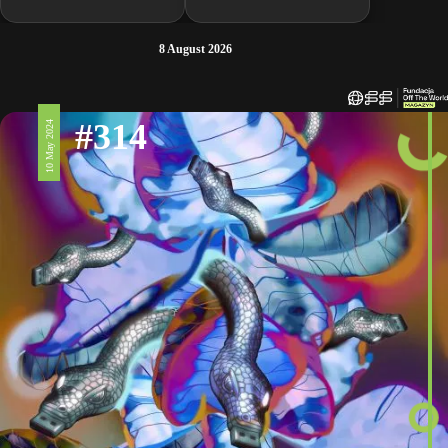
8 August 2026
#314
10 May 2024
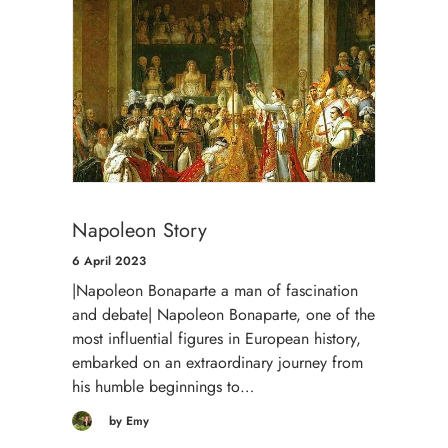
Napoleon Story
6 April 2023
|Napoleon Bonaparte a man of fascination
and debate| Napoleon Bonaparte, one of the
most influential figures in European history,
embarked on an extraordinary journey from
his humble beginnings to…
by Emy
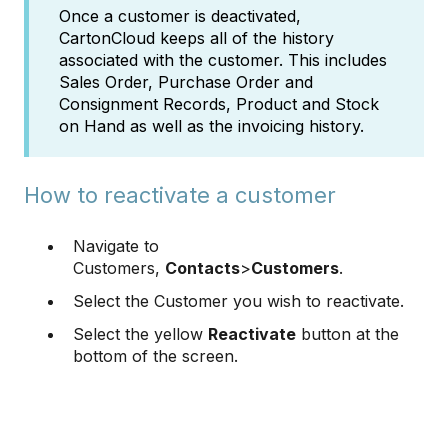
Once a customer is deactivated,
CartonCloud keeps all of the history
associated with the customer. This includes
Sales Order, Purchase Order and
Consignment Records, Product and Stock
on Hand as well as the invoicing history.
How to reactivate a customer
Navigate to
Customers,
Contacts
>
Customers
.
Select the Customer you wish to reactivate.
Select the yellow
Reactivate
button at the
bottom of the screen.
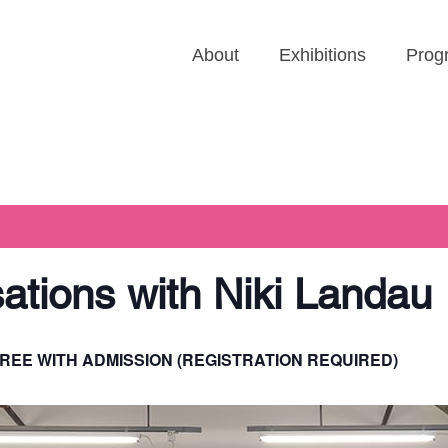
About
Exhibitions
Prog
sations with Niki Landau
REE WITH ADMISSION (REGISTRATION REQUIRED)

■ WORK ITEM ■
Copy word for word the span of the records above that begins at the line with "embarked on an extraordinary journey from" and ends at the line with "button at the", including those two lines but not the pictures.

■ WRITTEN SOLUTION ■
embarked on an extraordinary journey from
his humble beginnings to…
by Emy
Once a customer is deactivated,
CartonCloud keeps all of the history
associated with the customer. This includes
Sales Order, Purchase Order and
Consignment Records, Product and Stock
on Hand as well as the invoicing history.
How to reactivate a customer
Navigate to
Customers,
Contacts
>
Customers
.
Select the Customer you wish to reactivate.
Select the yellow
Reactivate
button at the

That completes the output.